Will 2018 be seen as the year veganism went mainstream? As more of us look to act against climate change, animal welfare and unhealthy lifestyles, living a vegan lifestyle is no longer unusual or particularly difficult.

That’s due to the explosion in vegan-friendly products on our shelves. Meat substitutes like those of Beyond Meat are rewriting the rules of a game invented and controlled for years by Quorn.

Elsewhere, as with plastic, big retailers are scrambling into action. Sainsbury’s have hired a director of plant-based innovation, and along with Tesco have been busy extending their vegan ranges.

Even fast food is taking notice. Dominos’ vegan cheese pizza is available in Australia only for now, but surely it won’t be long until we see it on these shores.
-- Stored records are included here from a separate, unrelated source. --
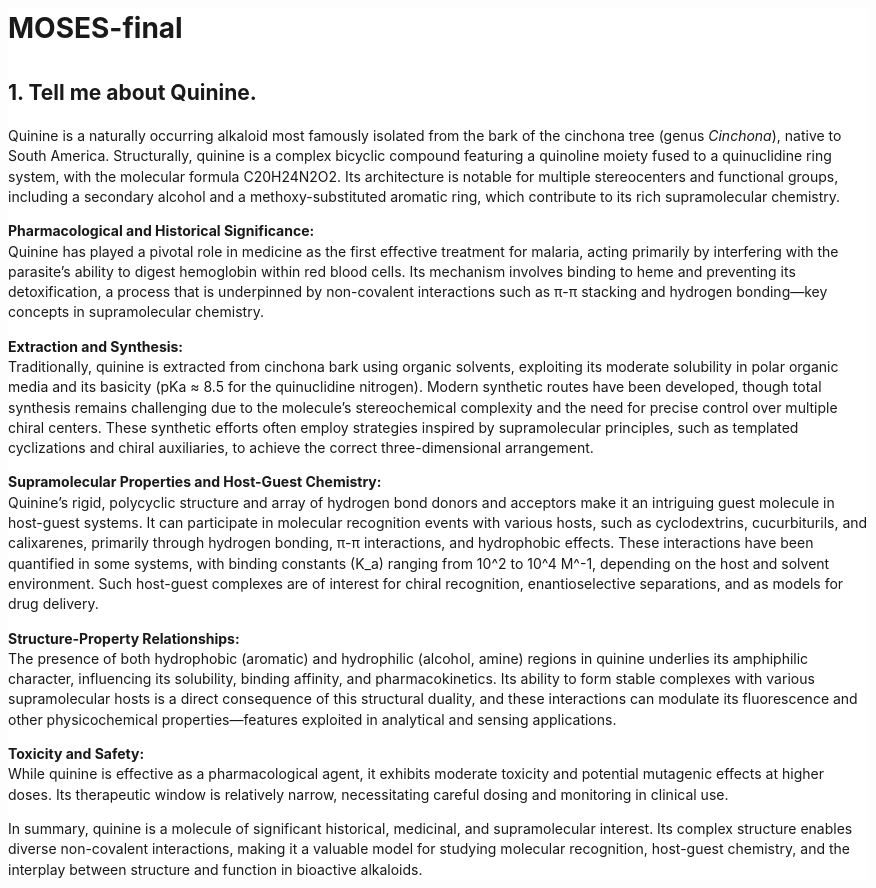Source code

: # MOSES-final

## 1. Tell me about Quinine.

Quinine is a naturally occurring alkaloid most famously isolated from the bark of the cinchona tree (genus *Cinchona*), native to South America. Structurally, quinine is a complex bicyclic compound featuring a quinoline moiety fused to a quinuclidine ring system, with the molecular formula C20H24N2O2. Its architecture is notable for multiple stereocenters and functional groups, including a secondary alcohol and a methoxy-substituted aromatic ring, which contribute to its rich supramolecular chemistry.

**Pharmacological and Historical Significance:**  
Quinine has played a pivotal role in medicine as the first effective treatment for malaria, acting primarily by interfering with the parasite’s ability to digest hemoglobin within red blood cells. Its mechanism involves binding to heme and preventing its detoxification, a process that is underpinned by non-covalent interactions such as π-π stacking and hydrogen bonding—key concepts in supramolecular chemistry.

**Extraction and Synthesis:**  
Traditionally, quinine is extracted from cinchona bark using organic solvents, exploiting its moderate solubility in polar organic media and its basicity (pKa ≈ 8.5 for the quinuclidine nitrogen). Modern synthetic routes have been developed, though total synthesis remains challenging due to the molecule’s stereochemical complexity and the need for precise control over multiple chiral centers. These synthetic efforts often employ strategies inspired by supramolecular principles, such as templated cyclizations and chiral auxiliaries, to achieve the correct three-dimensional arrangement.

**Supramolecular Properties and Host-Guest Chemistry:**  
Quinine’s rigid, polycyclic structure and array of hydrogen bond donors and acceptors make it an intriguing guest molecule in host-guest systems. It can participate in molecular recognition events with various hosts, such as cyclodextrins, cucurbiturils, and calixarenes, primarily through hydrogen bonding, π-π interactions, and hydrophobic effects. These interactions have been quantified in some systems, with binding constants (K_a) ranging from 10^2 to 10^4 M^-1, depending on the host and solvent environment. Such host-guest complexes are of interest for chiral recognition, enantioselective separations, and as models for drug delivery.

**Structure-Property Relationships:**  
The presence of both hydrophobic (aromatic) and hydrophilic (alcohol, amine) regions in quinine underlies its amphiphilic character, influencing its solubility, binding affinity, and pharmacokinetics. Its ability to form stable complexes with various supramolecular hosts is a direct consequence of this structural duality, and these interactions can modulate its fluorescence and other physicochemical properties—features exploited in analytical and sensing applications.

**Toxicity and Safety:**  
While quinine is effective as a pharmacological agent, it exhibits moderate toxicity and potential mutagenic effects at higher doses. Its therapeutic window is relatively narrow, necessitating careful dosing and monitoring in clinical use.

In summary, quinine is a molecule of significant historical, medicinal, and supramolecular interest. Its complex structure enables diverse non-covalent interactions, making it a valuable model for studying molecular recognition, host-guest chemistry, and the interplay between structure and function in bioactive alkaloids.
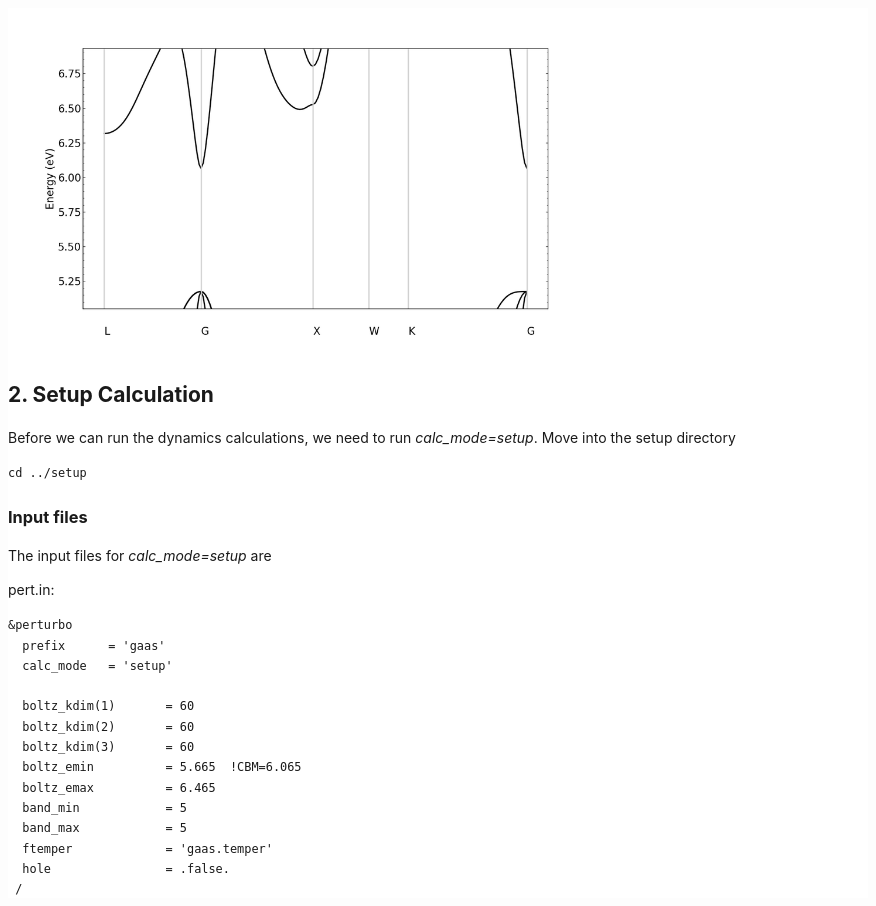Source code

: <img src="https://github.com/perturbo-code/perturbo-workshop-2023/blob/main/Hands-on4/images/gaas_bands_zoom.png" alt="gaas_band_zoomed" width="600"/>

## 2. Setup Calculation

Before we can run the dynamics calculations, we need to run *calc_mode=setup*. Move into the setup directory

```
cd ../setup
```

### Input files

The input files for *calc_mode=setup* are

pert.in:

```
&perturbo
  prefix      = 'gaas'
  calc_mode   = 'setup'

  boltz_kdim(1)       = 60
  boltz_kdim(2)       = 60
  boltz_kdim(3)       = 60
  boltz_emin          = 5.665  !CBM=6.065
  boltz_emax          = 6.465  
  band_min            = 5
  band_max            = 5
  ftemper             = 'gaas.temper'
  hole                = .false.
 /
``` 
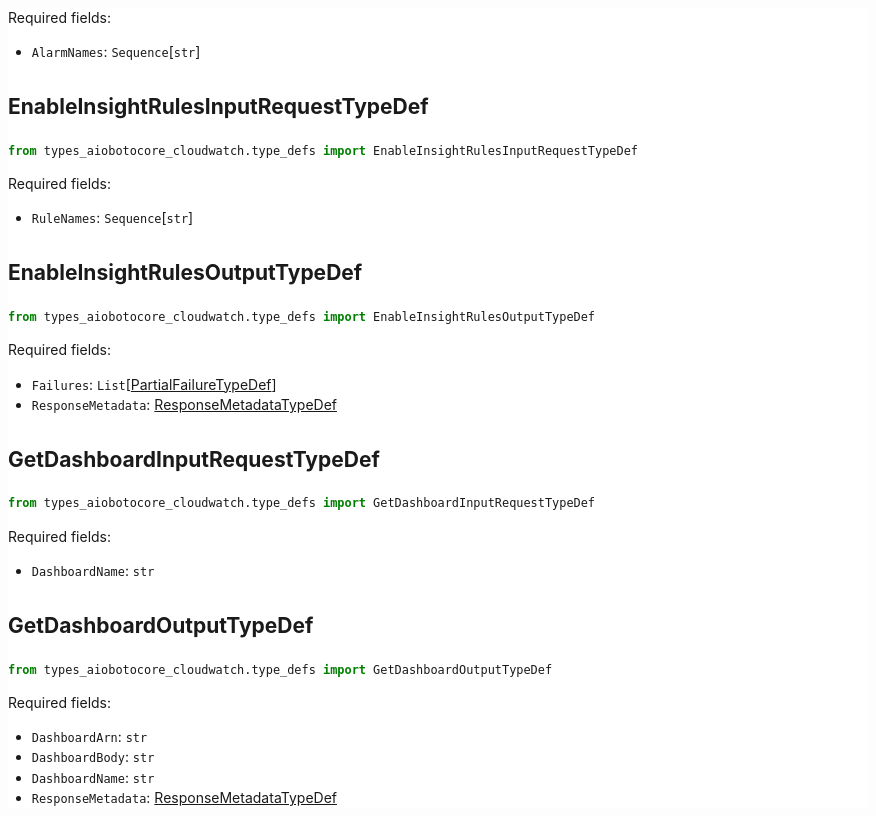 Required fields:

- `AlarmNames`: `Sequence`\[`str`\]

<a id="enableinsightrulesinputrequesttypedef"></a>

## EnableInsightRulesInputRequestTypeDef

```python
from types_aiobotocore_cloudwatch.type_defs import EnableInsightRulesInputRequestTypeDef
```

Required fields:

- `RuleNames`: `Sequence`\[`str`\]

<a id="enableinsightrulesoutputtypedef"></a>

## EnableInsightRulesOutputTypeDef

```python
from types_aiobotocore_cloudwatch.type_defs import EnableInsightRulesOutputTypeDef
```

Required fields:

- `Failures`:
  `List`\[[PartialFailureTypeDef](./type_defs.md#partialfailuretypedef)\]
- `ResponseMetadata`:
  [ResponseMetadataTypeDef](./type_defs.md#responsemetadatatypedef)

<a id="getdashboardinputrequesttypedef"></a>

## GetDashboardInputRequestTypeDef

```python
from types_aiobotocore_cloudwatch.type_defs import GetDashboardInputRequestTypeDef
```

Required fields:

- `DashboardName`: `str`

<a id="getdashboardoutputtypedef"></a>

## GetDashboardOutputTypeDef

```python
from types_aiobotocore_cloudwatch.type_defs import GetDashboardOutputTypeDef
```

Required fields:

- `DashboardArn`: `str`
- `DashboardBody`: `str`
- `DashboardName`: `str`
- `ResponseMetadata`:
  [ResponseMetadataTypeDef](./type_defs.md#responsemetadatatypedef)
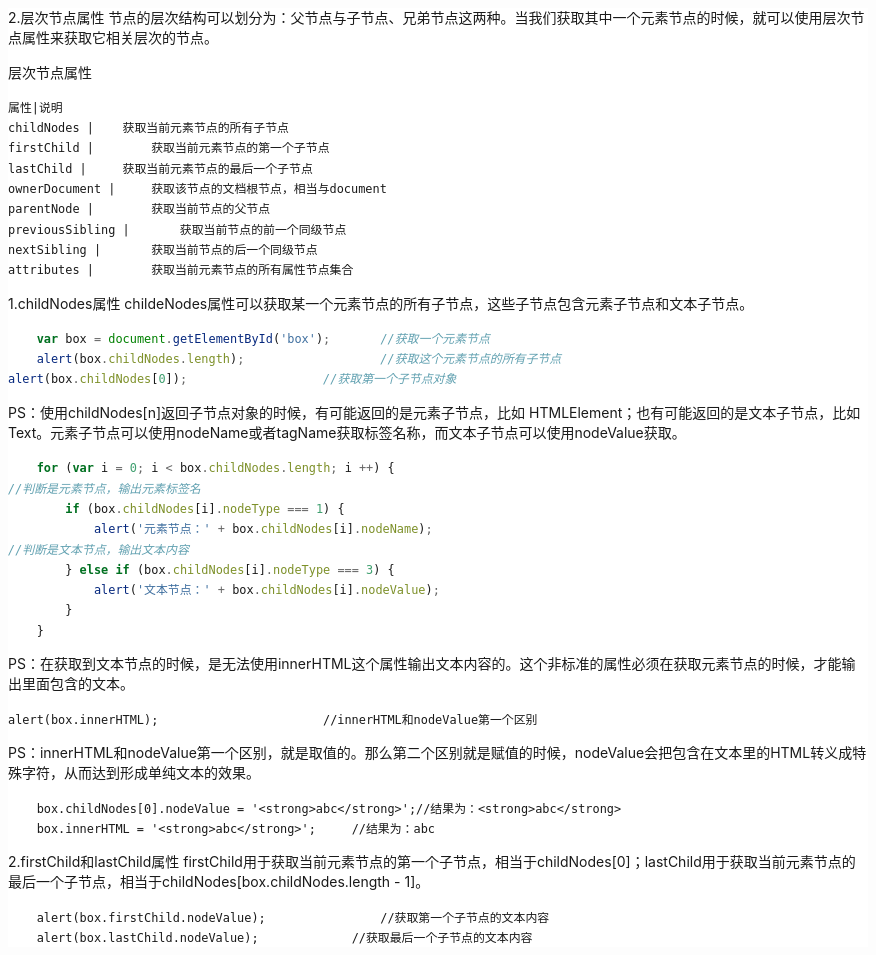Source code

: 2.层次节点属性
节点的层次结构可以划分为：父节点与子节点、兄弟节点这两种。当我们获取其中一个元素节点的时候，就可以使用层次节点属性来获取它相关层次的节点。

层次节点属性
```table
属性|说明
childNodes |	获取当前元素节点的所有子节点
firstChild |		获取当前元素节点的第一个子节点
lastChild |		获取当前元素节点的最后一个子节点
ownerDocument |		获取该节点的文档根节点，相当与document
parentNode |		获取当前节点的父节点
previousSibling |		获取当前节点的前一个同级节点
nextSibling |		获取当前节点的后一个同级节点
attributes |		获取当前元素节点的所有属性节点集合
```

1.childNodes属性
childeNodes属性可以获取某一个元素节点的所有子节点，这些子节点包含元素子节点和文本子节点。
```javascript
	var box = document.getElementById('box');		//获取一个元素节点
	alert(box.childNodes.length);					//获取这个元素节点的所有子节点
alert(box.childNodes[0]);					//获取第一个子节点对象	
```

PS：使用childNodes[n]返回子节点对象的时候，有可能返回的是元素子节点，比如 HTMLElement；也有可能返回的是文本子节点，比如Text。元素子节点可以使用nodeName或者tagName获取标签名称，而文本子节点可以使用nodeValue获取。
```javascript
	for (var i = 0; i < box.childNodes.length; i ++) {
//判断是元素节点，输出元素标签名
		if (box.childNodes[i].nodeType === 1) {
			alert('元素节点：' + box.childNodes[i].nodeName);
//判断是文本节点，输出文本内容
		} else if (box.childNodes[i].nodeType === 3) {
			alert('文本节点：' + box.childNodes[i].nodeValue);
		}
	}
```

PS：在获取到文本节点的时候，是无法使用innerHTML这个属性输出文本内容的。这个非标准的属性必须在获取元素节点的时候，才能输出里面包含的文本。
```
alert(box.innerHTML);						//innerHTML和nodeValue第一个区别
```

PS：innerHTML和nodeValue第一个区别，就是取值的。那么第二个区别就是赋值的时候，nodeValue会把包含在文本里的HTML转义成特殊字符，从而达到形成单纯文本的效果。
```
	box.childNodes[0].nodeValue = '<strong>abc</strong>';//结果为：<strong>abc</strong>
	box.innerHTML = '<strong>abc</strong>';		//结果为：abc
```

2.firstChild和lastChild属性
firstChild用于获取当前元素节点的第一个子节点，相当于childNodes[0]；lastChild用于获取当前元素节点的最后一个子节点，相当于childNodes[box.childNodes.length - 1]。
```
	alert(box.firstChild.nodeValue);				//获取第一个子节点的文本内容
	alert(box.lastChild.nodeValue);				//获取最后一个子节点的文本内容
```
Innovation in production has been a constant force since the first Ford Model Ts rolled off the production line. But in the FMCG world, several interesting trends driven by new or alternative production techniques have taken certain categories by storm.

Take the soft drinks market, for example. Fermentation, although not a new process, has seen spectacular levels of interest for its health properties, and as an alternative to carbonated drinks.

Similarly, cold-pressed drinks are also continuing to gain traction. They retain the nutrients lost by the standard method of heat pasteurisation when extracting juice from fruit and vegetables. Both the popularity of this and fermentation are down to consumers’ preference for nutritious products with health benefits.

Sticking with drinks, nitro coffee – that’s coffee infused with nitrogen gas and then forced through a draught system – is all the rage this year. Nescafé introduced a nitro-infused version of their Azera range in March, and more brands are following suit.

Finally, an interesting trend in the beauty sector is that of biotechnology. Brands like Biossance are pioneering new ways of creating synthetic ingredients that are entirely toxin-free.


FMCG brands in the food and drink sectors are capitalising on growing demand for healthy and nutritious products by adding a little extra to some of their products. Coffee is in the spotlight here again, with new variants containing everything from turmeric to added protein.

Two big areas of focus for health-conscious consumers are the brain and the gut. Nutrient-rich ingredients such as leafy greens, nuts and berries are all shown to aid brain function and long-term neurological health, and are increasingly popular supplements. Similarly, prebiotics – the younger, hipper cousin of probiotics – are proving popular as good bacteria get more good press.

Another less obvious source of good gut health is collagen. It also aids joint stiffness and reverses wrinkles, so watch out for this as a growing trend when it comes to food and drink additives.


A swathe of new brands are giving frozen food a makeover. Irish start-up Strong Roots is growing rapidly in popularity thanks to its gluten-free and vegan-friendly range of frozen products, presented in delightfully designed packaging. And Jalm&B, a Danish bakery, produces organic buns and cakes that come packed and frozen, but with the same great taste as fresh bread.

One category seeing especially high levels of growth is frozen yoghurt. Once again, consumer demand for less fatty desserts is behind its continued rise in value.

So that’s a look at some of the micro trends shaping 2018’s FMCG environment. On a macro level, seismic shifts are occurring too – most notably the rise of both the e-commerce giants and the discount supermarkets, squeezing a huge amount of businesses caught in the middle.

For those like us, caught in the FMCG market’s ever-shifting sands, it’s a fascinating time to be trying to predict where it’s heading. Who knows what trends we’ll be uncovering this time next year?